Exercise requirements - Copy the listing below word for word, from its very start through the line containing "Returning <instances> with", including that line. Leave the pictures out of your copy.

##### Records provided

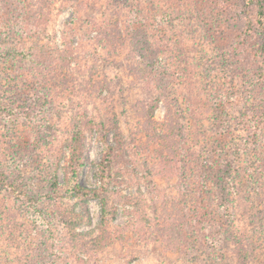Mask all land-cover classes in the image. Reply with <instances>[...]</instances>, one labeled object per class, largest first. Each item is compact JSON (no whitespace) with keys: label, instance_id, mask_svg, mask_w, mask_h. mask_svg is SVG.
Returning <instances> with one entry per match:
<instances>
[{"label":"rangeland","instance_id":"rangeland-1","mask_svg":"<svg viewBox=\"0 0 264 264\" xmlns=\"http://www.w3.org/2000/svg\"><path fill=\"white\" fill-rule=\"evenodd\" d=\"M138 3L149 8L152 48L126 25ZM195 3L0 0V104L11 110L0 116V168L16 186L0 187V264H210L184 253L202 206L195 173L207 158L212 172L231 162L236 223L219 237V264H239L240 235L243 264H264V123L249 121L264 111V90L246 66L256 38L233 32L216 45L203 22L234 1ZM234 42L245 44L233 58L241 66L223 70ZM148 71L159 77L153 89L141 80ZM109 119L103 183L105 144L84 129ZM78 129L75 181L67 142Z\"/></svg>","mask_w":264,"mask_h":264},{"label":"trees","instance_id":"trees-1","mask_svg":"<svg viewBox=\"0 0 264 264\" xmlns=\"http://www.w3.org/2000/svg\"><path fill=\"white\" fill-rule=\"evenodd\" d=\"M211 1L213 0H196L195 6L197 4L203 5V3L210 4ZM232 1H234L235 5L233 11L231 10L228 12L227 10H224L222 12H216L213 15H209L208 19L204 20L203 23L207 27V32L209 33L210 39H213L216 45H220L223 42L222 36H228L234 33H238L240 38L242 35L247 36V38H256V49L253 52H249L248 59H246V66L250 68L252 77H260V83L263 85L264 90V0ZM190 3L191 0H189V4ZM136 6L138 7L136 13L131 16V21L130 18L126 20V25L128 28L129 26H137L134 30V34H131V36L137 39L140 38L142 40L141 45L143 47L152 48L153 43L148 37V34H150L151 30L153 29L151 25L152 18L148 14L149 8L145 10L143 9L142 12V5L138 3ZM191 11L193 10L191 9ZM25 21L26 20L23 18L22 24ZM70 37L72 38V36ZM244 48L245 44L244 46L236 45L235 42L234 44L228 45L226 51H224L223 48V59H221L223 65L222 69H235L236 67L241 66L240 63L235 62L233 58L234 53L243 51ZM224 52H227V55H225ZM158 55L159 53H157L155 57L157 58ZM153 66L155 65H145V67L150 69L153 68ZM160 68L165 70L163 67ZM55 74L56 72L53 74L51 73V78L48 80H55ZM156 74L157 72L152 73L151 71H148L146 74L141 76V80L147 85V87L153 89L159 84V77ZM58 75L59 74L57 73L56 76ZM57 80H60V78ZM262 106L264 109V102ZM10 111L11 110H9L4 104H0V116L9 115ZM256 112L257 118H251V120H249L251 122V126H254L255 124L259 126L264 123V111L256 109ZM90 125V127H85L84 130L91 131L93 128H95L97 130L99 140H101L106 147L103 159L100 163L99 172V179L104 183V181L106 182L109 179L110 172H106V170L109 169L111 165L114 150L113 147L108 145L106 142L105 135L108 131H110V128L116 129V125L113 119H109L106 123H104L102 120H99L97 122L91 123ZM107 125H110V128ZM83 135L84 131L82 132V129H78L77 131L74 130L70 140L67 142V146L70 149L69 175L72 180L75 181L78 179L79 172L84 164V148L82 145ZM253 137V141H257L255 138L256 135ZM207 159L201 162V166L197 167L198 170L195 173V179L197 183L196 189L198 191V195L200 196L202 206L197 214L196 221L192 223V226H190L191 229L189 231L192 233V243L190 242L185 245L186 251H184V253L186 257L190 255V260L192 261L201 257H205L207 261L210 262V264H219L220 261L223 260V257L218 255L217 251L221 242V238L219 237L222 236L226 231L227 234H230V229L233 228L234 223H236L232 211V205L229 200L226 199V197H229L233 187L232 181L230 180V177H228L231 169V162H228L222 173L218 169H216V172H212V166L207 165L210 159ZM53 185L55 186L54 181ZM0 187L9 189L10 193H15L16 191L15 184L6 178L5 172L1 168ZM72 190H74L73 194L76 196L83 195L85 197L86 193H88L87 190H84L82 187H78L76 185ZM93 194L94 196L98 195L95 191ZM234 229L235 231L238 230L235 226ZM242 237L244 236L240 235V237L236 239V241H238L236 244L240 245V250H237L233 258V260L239 264H243V261L247 259V255L244 252H241L243 251L241 246L244 244ZM185 240H187L186 236ZM230 264H233V262H230Z\"/></svg>","mask_w":264,"mask_h":264}]
</instances>
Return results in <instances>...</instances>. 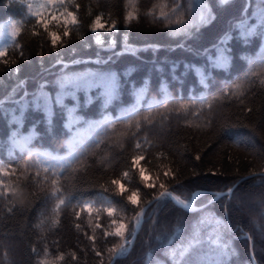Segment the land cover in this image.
I'll use <instances>...</instances> for the list:
<instances>
[{"label": "trees", "instance_id": "1", "mask_svg": "<svg viewBox=\"0 0 264 264\" xmlns=\"http://www.w3.org/2000/svg\"><path fill=\"white\" fill-rule=\"evenodd\" d=\"M112 259L264 264V0H0V264Z\"/></svg>", "mask_w": 264, "mask_h": 264}, {"label": "rangeland", "instance_id": "2", "mask_svg": "<svg viewBox=\"0 0 264 264\" xmlns=\"http://www.w3.org/2000/svg\"><path fill=\"white\" fill-rule=\"evenodd\" d=\"M201 1V3H203V0H200ZM24 91H26V90H24ZM24 93H26V92H24ZM23 93V94H24ZM136 162H138V159H136ZM140 169H141V175H142V177H143V179L146 181V182H149L150 180H151V176L150 175H148V173H146L144 170H143V168H141L140 167ZM231 191H232V189H231ZM231 191H229V190H226V191H218V192H214V194L216 195V197H219V196H221V195H223L224 193H230ZM206 191H194L193 192V194L191 195V198L189 199V200H181L180 198H177L176 196H175V198L177 199V200H179L180 202H182V203H185L186 205H190V207L189 208H191V210H193V209H196V208H198L197 207V205L195 204V200H196V198L201 194V193H205ZM162 195H168L167 193H162ZM161 195V196H162ZM159 198H160V196H159ZM132 200L134 201V202H137V197L134 195L133 197H132ZM83 207L85 208V209H87V210H89V211H91V210H93V207H94V201H89V200H87V201H84L83 202ZM110 211H112V210H110ZM139 214V213H138ZM138 218H139V215H138ZM139 220V219H138ZM137 226V225H136ZM125 227H126V224L123 222V221H119V220H115L114 221V231L116 232V233H122L124 230H125ZM127 240H129L130 242H131V237L130 238H123L122 239V241H121V244H123L124 243V241H127ZM122 246H124V245H122ZM122 246H120V250H119V253L120 252H122L121 250H122Z\"/></svg>", "mask_w": 264, "mask_h": 264}, {"label": "water", "instance_id": "3", "mask_svg": "<svg viewBox=\"0 0 264 264\" xmlns=\"http://www.w3.org/2000/svg\"><path fill=\"white\" fill-rule=\"evenodd\" d=\"M231 189H232V188H230L229 191H231ZM163 192H164V193H167V194L172 198V200H173L176 204L180 205V206L183 207V208H186V209H188V210H191V208H189L190 205H186L185 203L180 202L179 200H177V199L175 198V196H174L172 193H170V192H168V191H166V190H163L161 193H159V194L157 195L156 198H158ZM154 200H155V199L149 201L147 204H145V205L141 208L140 213H139V221H140V222L142 221V218H143V214H144L145 209H146V208H147V207H148V206H149ZM137 229H138V227H137ZM137 229L135 230V233H136ZM119 250H120V249L117 250V252L115 253L114 257H116V256L119 255ZM112 262H113V259L110 261L109 264H112Z\"/></svg>", "mask_w": 264, "mask_h": 264}, {"label": "bare ground", "instance_id": "4", "mask_svg": "<svg viewBox=\"0 0 264 264\" xmlns=\"http://www.w3.org/2000/svg\"><path fill=\"white\" fill-rule=\"evenodd\" d=\"M168 192H169V191H168ZM206 192H207V191H206ZM170 193H171V192H170ZM161 195H162V194H161ZM161 195H160V197H162V196H163V195H162V196H161ZM168 196H169V195H168ZM174 196H175V195H174ZM169 197H170V196H169ZM140 210H141V209H140ZM138 213H140V211H139ZM138 215H139V214H138ZM137 227H139V226H137ZM137 227H136V229H137ZM132 238H133V236H131V241H132ZM128 242H130V241H129V240H127V241H124V243H123V244H121L120 246H122V245H125V244H126V243H128ZM119 249H121V248L119 247Z\"/></svg>", "mask_w": 264, "mask_h": 264}]
</instances>
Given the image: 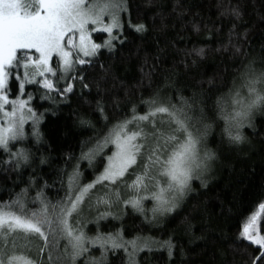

##########

Task answer -
Mask all land-cover classes in the image. Reply with <instances>[...]</instances>, one labeled object per class, largest first. Each item is compact JSON (no whitespace) with keys: label, instance_id, mask_svg, mask_w, mask_h. mask_svg is SVG.
Returning <instances> with one entry per match:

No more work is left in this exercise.